Opinion: Running from the police is not a crime

Authors: Jonathan M. Smith (jonathan_smith@washlaw.org) is executive director of the Washington Lawyers’ Committee for Civil Rights and Urban Affairs, and Deborah Jeon (jeon@aclu-md.org) is legal director of the ACLU of Maryland.

If a Black man runs from the police when they pull into his neighborhood, is that evidence of guilt or a rational act of self-preservation? That is the question before the Maryland Court of Appeals in Washington v. State of Maryland. Given that Black people are killed at higher rates than white people, running from the police is an act of self-preservation.

On July 9, 2020, Tyrie Washington was standing in an alley with another person in Northwest Baltimore. Four officers were, according to their testimony, “riding around” to show their presence in a marked police car. As the car approached, Mr. Washington tried to run away and the officers ran after him. The officers testified that they did not see Mr. Washington engage in criminal activity. Without Mr. Washington’s decision to run from police in an area that the officer’s deemed to be “high crime,” there would be no basis to stop him.
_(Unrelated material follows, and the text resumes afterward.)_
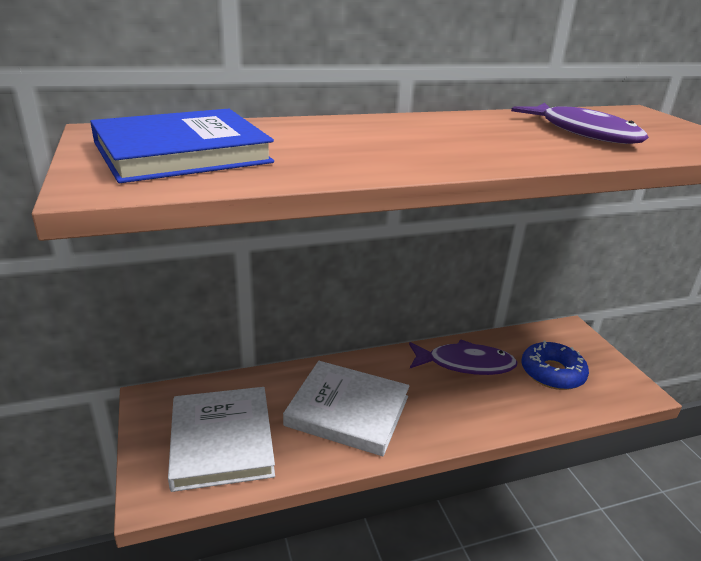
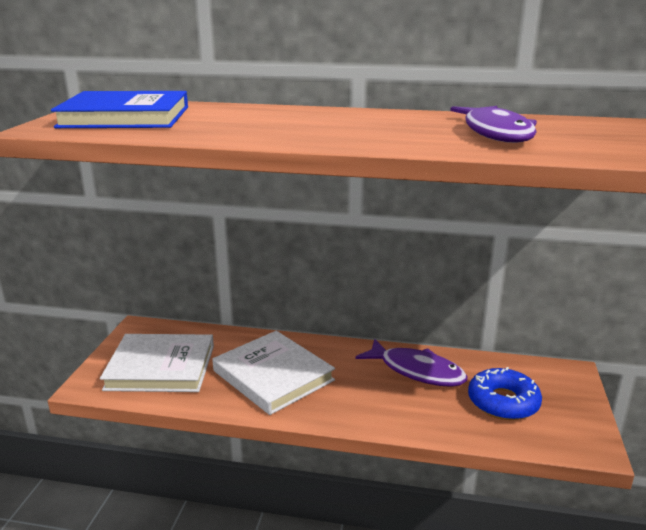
camera: 30 degrees right, 5 degrees down
(221, 441) = (161, 367): white book -> white book turned 75 degrees clockwise

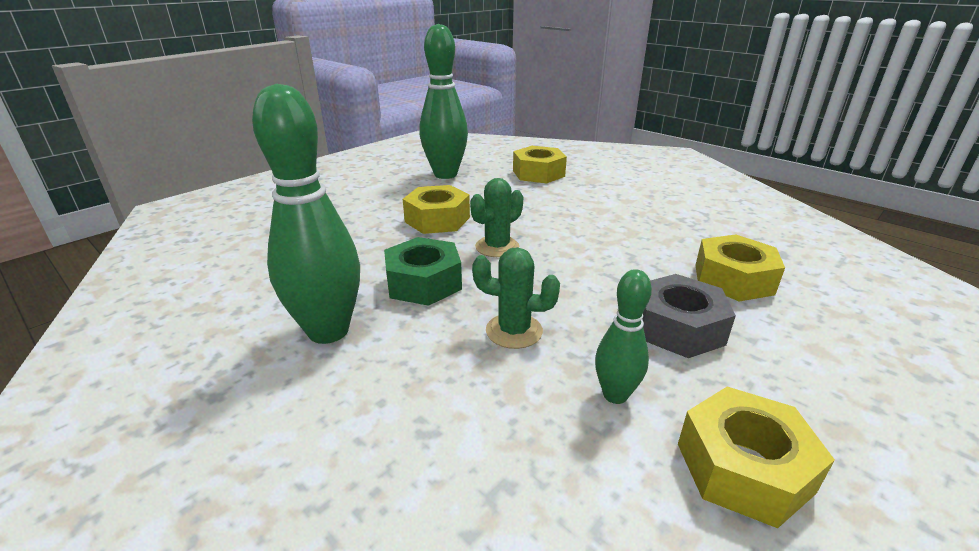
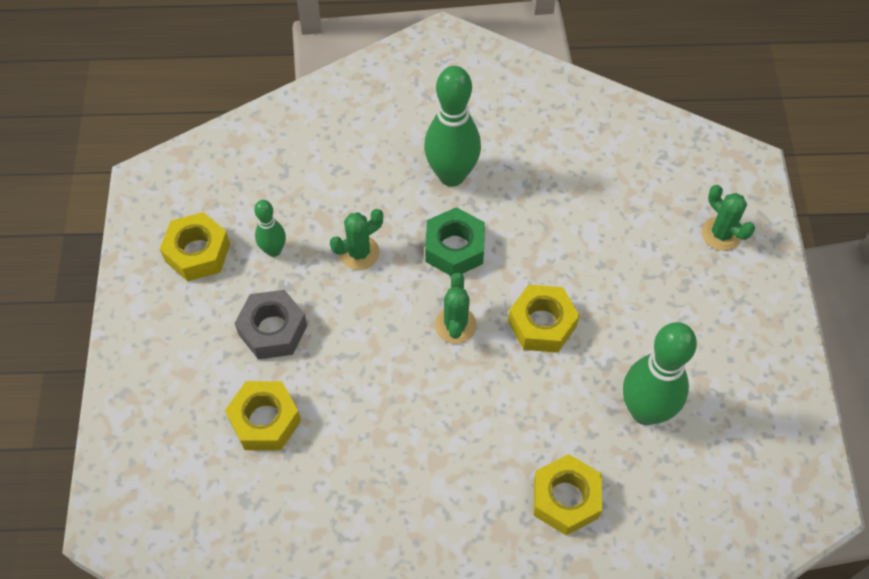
camera: 135 degrees right, 30 degrees up
(260, 196) = (721, 234): none -> green cactus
The police relied on a 22-year-old Supreme Court case that found, in the facts of that case, flight from officers in a high crime area were factors that could be considered to determine whether there was reasonable suspicion to engage in a stop.

The notion that flight means guilt is based on the faulty assumption that a Black man running from the police must have done something wrong. To reach that conclusion, one must ignore the fact that for people of color, particularly Black people, every police encounter, regardless of its origin or purpose, is dangerous and potentially life threatening. According to Mapping Police Violence, Black people are 2.9 times more likely to be killed by police than white people in the U.S.

While police violence and illegal arrests of Black people were as prevalent 22 years ago as they are today, and the innocent justifications to run just as legitimate, one thing has changed. Over the last decade cell phone, body worn camera, and other video recordings have demonstrated what Black people know too well – that every police encounter can be dangerous and there are many good reasons that a Black man might want to avoid them.